How we did laugh at the family pippin!
GARDENS WITHOUT A WATERPOT.
A well-founded objection has been raised against the Zoological Gardens; one objection: and that the only one that we can think of. It is complained, with truth, that no proper liquor is provided for the children to drink there. Ginger-beer, soda-water, and lemonade are not fit for children at all times, if they are fit at any, and cherry-brandy is good for nobody; not even for the young ladies who alone drink it; for it neither quenches thirst, nor causes hilarity: which are the sole valid reasons for drinking anything whatever, except physic. It appears that the only juvenile taps in the Gardens are those which supply water to the gardeners. If these afforded the pure element, it would be all very well; but their contents are much more suitable for the nourishment of plants than for the refreshment of little boys and girls. Numerous and interesting as are the varieties of the animal creation contained in these Gardens, the collection does not include that useful individual of the mammalia, the common cow, to produce a drop of milk for the little ones.
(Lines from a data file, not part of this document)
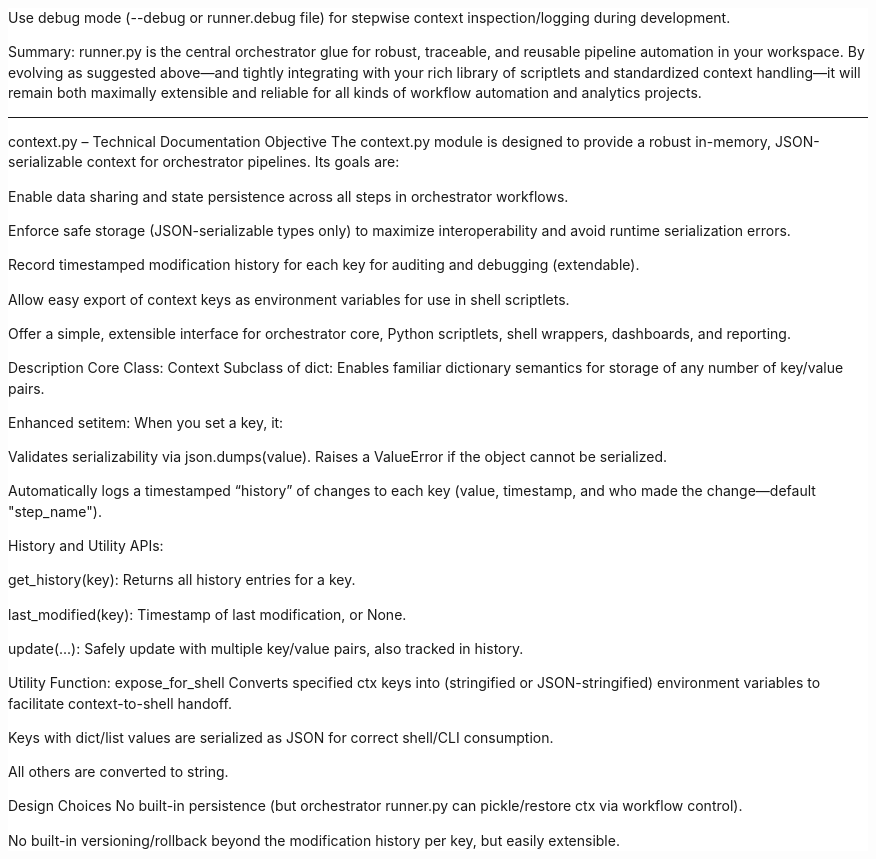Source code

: Use debug mode (--debug or runner.debug file) for stepwise context inspection/logging during development.

Summary:
runner.py is the central orchestrator glue for robust, traceable, and reusable pipeline automation in your workspace. By evolving as suggested above—and tightly integrating with your rich library of scriptlets and standardized context handling—it will remain both maximally extensible and reliable for all kinds of workflow automation and analytics projects.

----------------------------------------------------------------------
context.py – Technical Documentation
Objective
The context.py module is designed to provide a robust in-memory, JSON-serializable context for orchestrator pipelines. Its goals are:

Enable data sharing and state persistence across all steps in orchestrator workflows.

Enforce safe storage (JSON-serializable types only) to maximize interoperability and avoid runtime serialization errors.

Record timestamped modification history for each key for auditing and debugging (extendable).

Allow easy export of context keys as environment variables for use in shell scriptlets.

Offer a simple, extensible interface for orchestrator core, Python scriptlets, shell wrappers, dashboards, and reporting.

Description
Core Class: Context
Subclass of dict: Enables familiar dictionary semantics for storage of any number of key/value pairs.

Enhanced setitem: When you set a key, it:

Validates serializability via json.dumps(value). Raises a ValueError if the object cannot be serialized.

Automatically logs a timestamped “history” of changes to each key (value, timestamp, and who made the change—default "step_name").

History and Utility APIs:

get_history(key): Returns all history entries for a key.

last_modified(key): Timestamp of last modification, or None.

update(...): Safely update with multiple key/value pairs, also tracked in history.

Utility Function: expose_for_shell
Converts specified ctx keys into (stringified or JSON-stringified) environment variables to facilitate context-to-shell handoff.

Keys with dict/list values are serialized as JSON for correct shell/CLI consumption.

All others are converted to string.

Design Choices
No built-in persistence (but orchestrator runner.py can pickle/restore ctx via workflow control).

No built-in versioning/rollback beyond the modification history per key, but easily extensible.

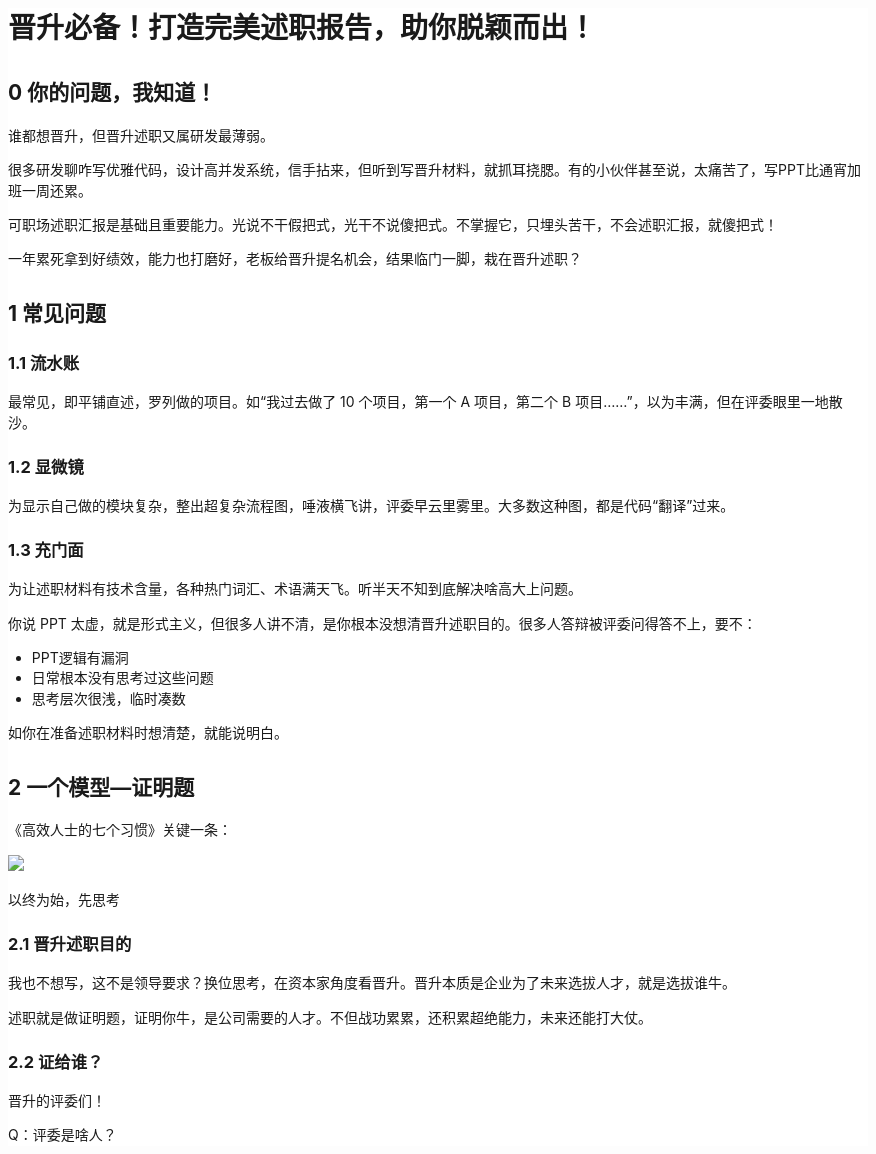 # 晋升必备！打造完美述职报告，助你脱颖而出！

## 0 你的问题，我知道！

谁都想晋升，但晋升述职又属研发最薄弱。

很多研发聊咋写优雅代码，设计高并发系统，信手拈来，但听到写晋升材料，就抓耳挠腮。有的小伙伴甚至说，太痛苦了，写PPT比通宵加班一周还累。

可职场述职汇报是基础且重要能力。光说不干假把式，光干不说傻把式。不掌握它，只埋头苦干，不会述职汇报，就傻把式！

一年累死拿到好绩效，能力也打磨好，老板给晋升提名机会，结果临门一脚，栽在晋升述职？

## 1 常见问题

### 1.1 流水账

最常见，即平铺直述，罗列做的项目。如“我过去做了 10 个项目，第一个 A 项目，第二个 B 项目……”，以为丰满，但在评委眼里一地散沙。

### 1.2 显微镜

为显示自己做的模块复杂，整出超复杂流程图，唾液横飞讲，评委早云里雾里。大多数这种图，都是代码“翻译”过来。

### 1.3 充门面

为让述职材料有技术含量，各种热门词汇、术语满天飞。听半天不知到底解决啥高大上问题。

你说 PPT 太虚，就是形式主义，但很多人讲不清，是你根本没想清晋升述职目的。很多人答辩被评委问得答不上，要不：

- PPT逻辑有漏洞
- 日常根本没有思考过这些问题
- 思考层次很浅，临时凑数

如你在准备述职材料时想清楚，就能说明白。

## 2 一个模型—证明题

《高效人士的七个习惯》关键一条：

![](https://p.ipic.vip/2tyryo.png)

以终为始，先思考

### 2.1 晋升述职目的

我也不想写，这不是领导要求？换位思考，在资本家角度看晋升。晋升本质是企业为了未来选拔人才，就是选拔谁牛。

述职就是做证明题，证明你牛，是公司需要的人才。不但战功累累，还积累超绝能力，未来还能打大仗。

### 2.2 证给谁？

晋升的评委们！

Q：评委是啥人？
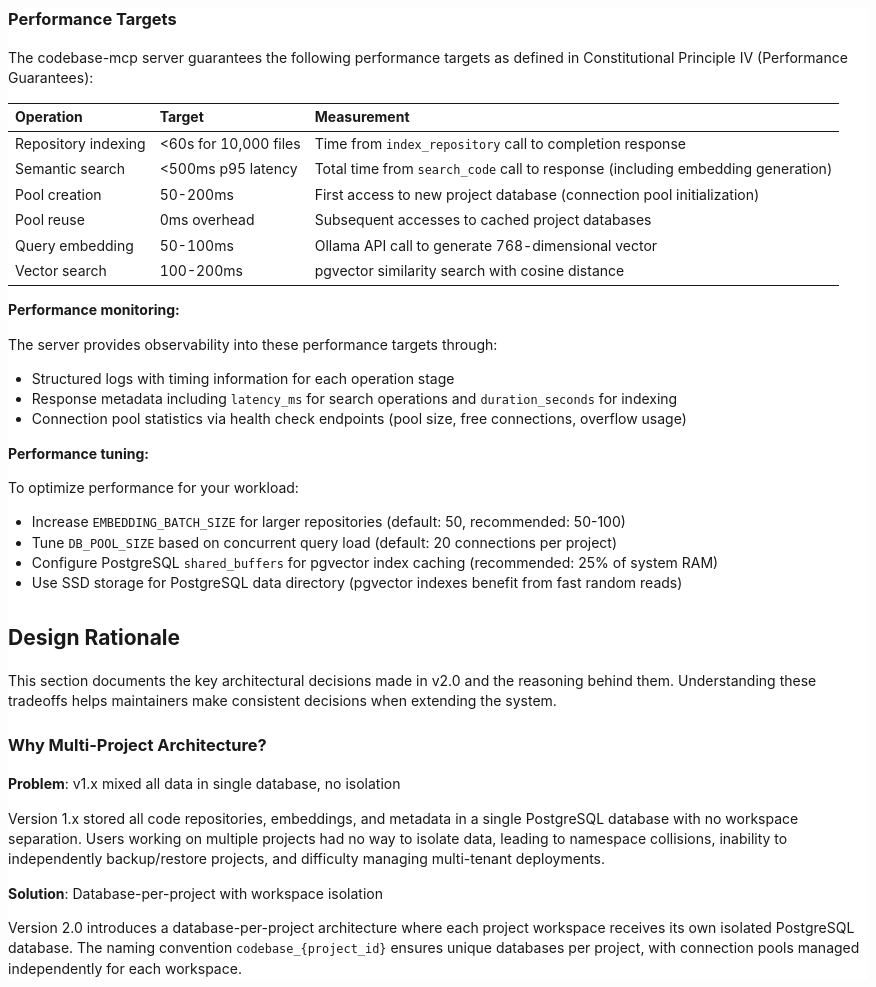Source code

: ### Performance Targets

The codebase-mcp server guarantees the following performance targets as defined in Constitutional Principle IV (Performance Guarantees):

| Operation | Target | Measurement |
|:----------|:-------|:------------|
| Repository indexing | <60s for 10,000 files | Time from `index_repository` call to completion response |
| Semantic search | <500ms p95 latency | Total time from `search_code` call to response (including embedding generation) |
| Pool creation | 50-200ms | First access to new project database (connection pool initialization) |
| Pool reuse | 0ms overhead | Subsequent accesses to cached project databases |
| Query embedding | 50-100ms | Ollama API call to generate 768-dimensional vector |
| Vector search | 100-200ms | pgvector similarity search with cosine distance |

**Performance monitoring:**

The server provides observability into these performance targets through:
- Structured logs with timing information for each operation stage
- Response metadata including `latency_ms` for search operations and `duration_seconds` for indexing
- Connection pool statistics via health check endpoints (pool size, free connections, overflow usage)

**Performance tuning:**

To optimize performance for your workload:
- Increase `EMBEDDING_BATCH_SIZE` for larger repositories (default: 50, recommended: 50-100)
- Tune `DB_POOL_SIZE` based on concurrent query load (default: 20 connections per project)
- Configure PostgreSQL `shared_buffers` for pgvector index caching (recommended: 25% of system RAM)
- Use SSD storage for PostgreSQL data directory (pgvector indexes benefit from fast random reads)

## Design Rationale

This section documents the key architectural decisions made in v2.0 and the reasoning behind them. Understanding these tradeoffs helps maintainers make consistent decisions when extending the system.

### Why Multi-Project Architecture?

**Problem**: v1.x mixed all data in single database, no isolation

Version 1.x stored all code repositories, embeddings, and metadata in a single PostgreSQL database with no workspace separation. Users working on multiple projects had no way to isolate data, leading to namespace collisions, inability to independently backup/restore projects, and difficulty managing multi-tenant deployments.

**Solution**: Database-per-project with workspace isolation

Version 2.0 introduces a database-per-project architecture where each project workspace receives its own isolated PostgreSQL database. The naming convention `codebase_{project_id}` ensures unique databases per project, with connection pools managed independently for each workspace.
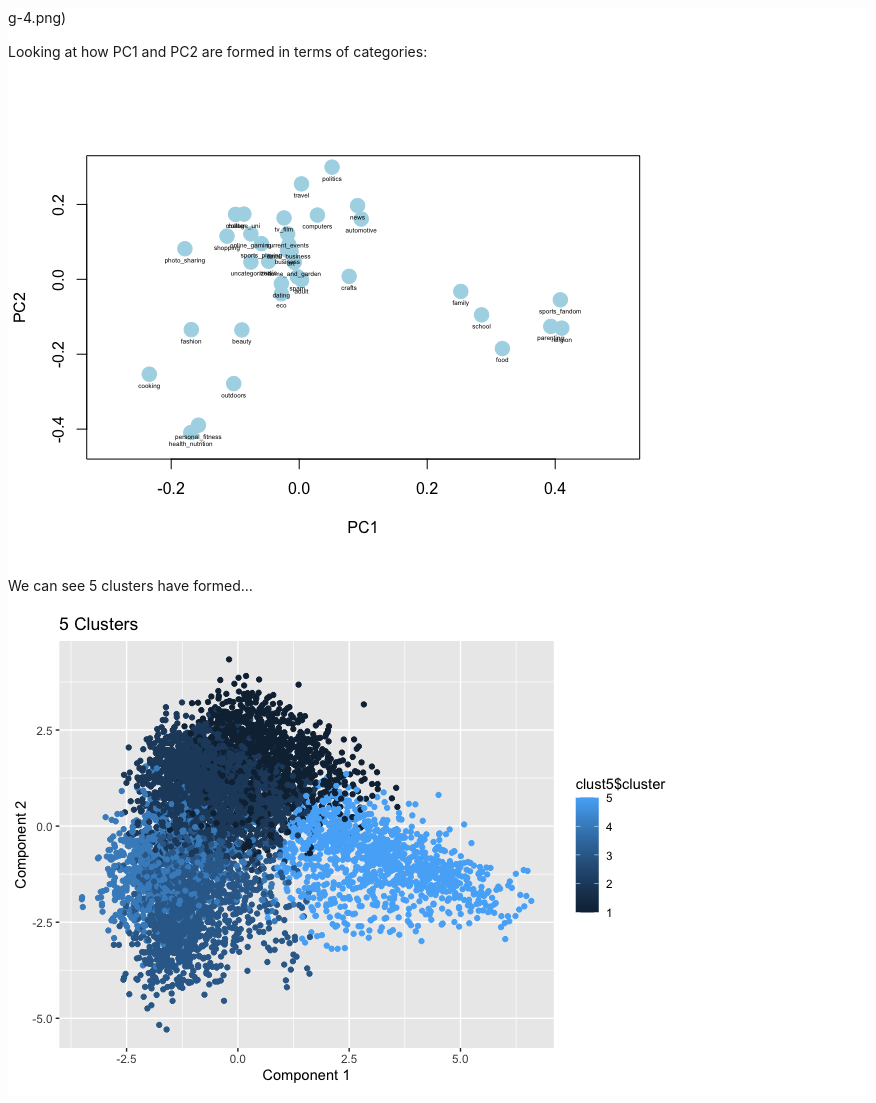 g-4.png)

Looking at how PC1 and PC2 are formed in terms of categories:

![](HW4_files/figure-markdown_strict/PCA_Pts-1.png)

We can see 5 clusters have formed…

![](HW4_files/figure-markdown_strict/unnamed-chunk-7-1.png)

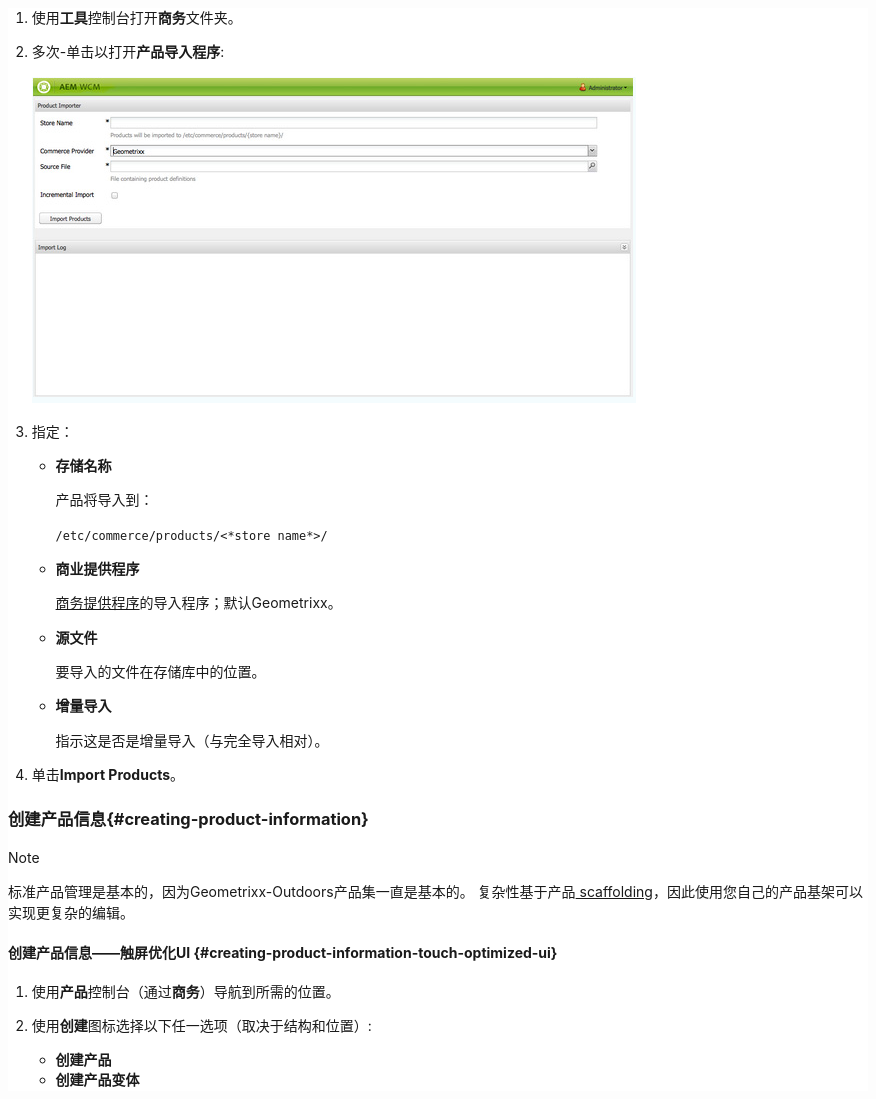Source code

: 1. 使用&#x200B;**工具**&#x200B;控制台打开&#x200B;**商务**&#x200B;文件夹。
1. 多次-单击以打开&#x200B;**产品导入程序**:

   ![chlimage_1-22](assets/chlimage_1-22.jpeg)

1. 指定：

   * **存储名称**

      产品将导入到：

      `/etc/commerce/products/<*store name*>/`

   * **商业提供程序**

      [商务提供程序](/help/sites-administering/concepts.md#commerce-providers)的导入程序；默认Geometrixx。

   * **源文件**

      要导入的文件在存储库中的位置。

   * **增量导入**

      指示这是否是增量导入（与完全导入相对）。

1. 单击&#x200B;**Import Products**。

### 创建产品信息{#creating-product-information}

>[!NOTE]
>
>标准产品管理是基本的，因为Geometrixx-Outdoors产品集一直是基本的。 复杂性基于产品[ scaffolding](/help/sites-authoring/scaffolding.md)，因此使用您自己的产品基架可以实现更复杂的编辑。

#### 创建产品信息——触屏优化UI {#creating-product-information-touch-optimized-ui}

1. 使用&#x200B;**产品**&#x200B;控制台（通过&#x200B;**商务**）导航到所需的位置。
1. 使用&#x200B;**创建**&#x200B;图标选择以下任一选项（取决于结构和位置）:

   * **创建产品**
   * **创建产品变体**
Even if children could drink soda-water and cherry-brandy, it would be, for many a father of a family which he takes to the Zoological Gardens for a holiday, much too heavy a disbursement to treat his progeny with soda-waters and cherry-brandies all round. If the Society cannot manage to add an ordinary milch cow to their quadrupeds, they might, at least, establish the cow with an iron tail. They have evinced great solicitude for the comforts of all the specimens of the inferior orders of animals on their grounds; and doubtless, now that their attention has been directed to the subject, they will make the requisite provision for a very pressing want experienced by the young of the genus Homo. With such a fact before them as the Camp at Chobham, they would indeed be inexcusable if they were not immediately to rectify a glaring deficiency in their Commissariat for the Infantry.
Meat for Mawworms.
The gin-shop keepers and Sabbatarians ought to get up a petition to the Queen, praying Her Majesty to remove Sir William Molesworth from her councils, because the Right Hon. Baronet has directed the Royal Pleasure Grounds at Kew, and the Royal Botanic Gardens also, to be opened on Sundays; which must cause a shocking desecration of Sunday to be committed in the enjoyment of flowers and fresh air, accompanied by an equally awful decrease in the consumption of "Cream of the Valley."